Silvopasture is still winning, but "arbasture", "arbasturing" and "arbastoralists" do have a nice ring :)
They called it "silvo-pasture" at the 2016 "World Congress Silvo-Pastoral Systems". Just to bring in an international thought to this conversation.
so europeanesque
anyone for "gladegrazing"?
I really want to read that book you cite, Roy!
I recently re-read Meat a Benign Extravagance by Simon Fairlie and he draws heavily from Vera's work in one of the chapters. Amazon has Grazing Ecology and Forest History, but it is quite expensive... trying my libraries now...
Roy Brubaker said:
Thanks for starting this conversation Brett. The book by Franz Vera; Grazing Ecology and Forest History provides a really interesting hypothesis that postulates large ungulate browsing impacts as a dominant driver in forest successional pathways and patch mosaic patterns at a landscape level; even in temperate hardwood regions of western and central Europe with very similar ecotypes to our own.
Vera's "donut hole" theory of forest plant colonization and expansion within a patchy mosaic of forest, grasslands, and scrub-shrub habitats (and I'm assuming all the transitional stages between the three thrown in) is an interesting "split the difference" hypotheses between Clements "primieval/steady state" ideas and Gleason's "plant communities are what plant communities can be; no real rhyme or reason to it" both of course, which grew out of essentially the same data set gleaned from the prehistoric polynological record.
Vera revisits this data set and compares it to current continuously grazed "walds" in western Europe supporting free ranging herds of cattle and horses and finds some striking similarities.
Not quite a true "savannah" except here and there at a microsite/patch level. . . and definitely not a "silvopasture" as we currently or in past history have practiced it. . . but suggests at least some evidence that at a landscape level, woody and grass dominated communities are likely to split about half and half under high levels of large ungulate browsing over the long term with or without a fire regime to sustain the grass component or patches.
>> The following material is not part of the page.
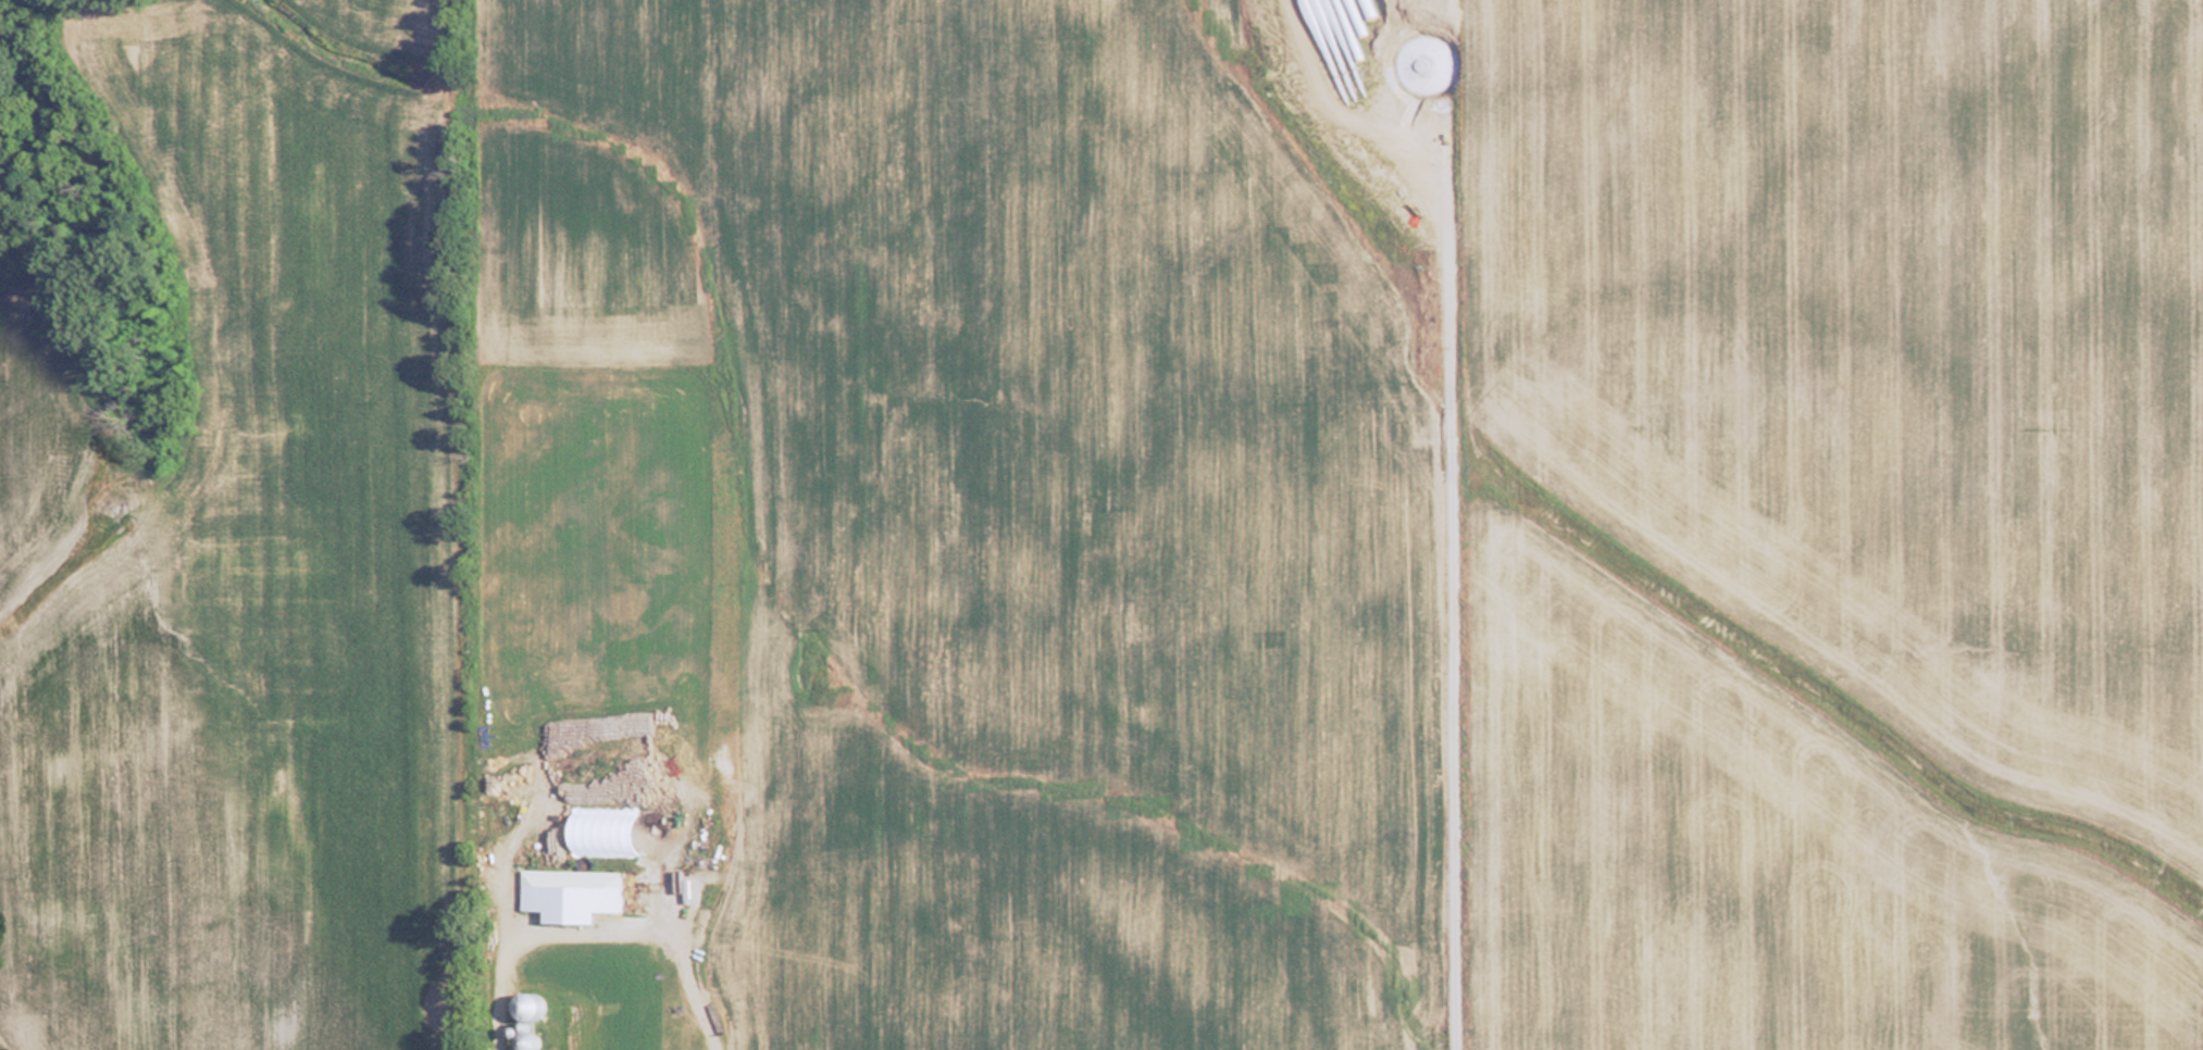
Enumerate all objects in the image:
building: (566, 894)
road: (593, 929)
building: (524, 1006)
building: (526, 1041)

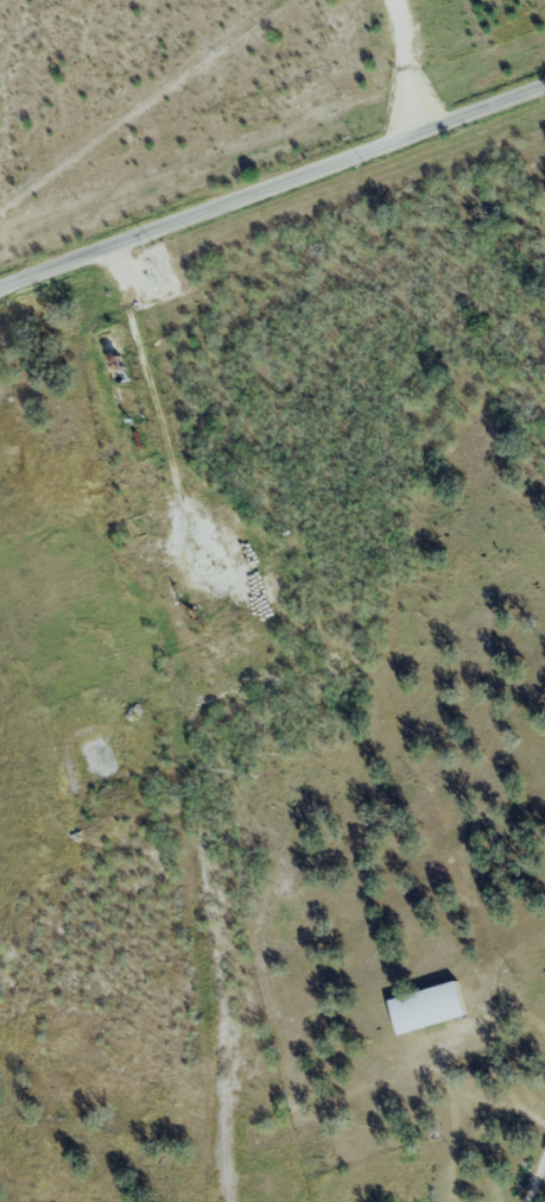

In the "New World". . . fire regimes were no doubt also a significant factor and may have increased the acres of true "hardwood savannahs" even here in the east in our more fertile soil areas and where more sedentary/agrarian indigenous tribes were the primary landscape "tenders."
I personally like the term "silvopasture" as to me it is simply the intentional husbandry of grass and woody plants by humans at small spatial scales. It builds off of what we know or can deduce about nature's processes without thinking we can mimic or duplicate them given the economic and cultural constraints impacting practitioner decisions. But I think there is sound ecological evidence that it is both sustainable. . . and about as "natural" as any other agricultural or silvicultural method we are currently employing.
RB
Edmund Brown said:Hold your horses! I talked about this with my wife last night and she suggested we consider "Arbor pasture" (or perhaps some elision of the two - arbopasture, arborasture, arbasture, etc). She thought it would be obscure enough that I'd still get time to explain what I mean when I drop it, but that more people would have some sort of conception that Arbors have to do with trees. She thinks "silvo" and "sylvan" are more unusual sounding than "arbor".
My preference is still for 'silvopasture', because I like the way it rolls off the tongue, and the pedant in me recoils when there is a perfectly good word for something (silvopasture) and people feel the need to either coin a neologism or go use other words that are less precise or have other meanings (savanna). Another example, "he gifted it to me", rather than "gave".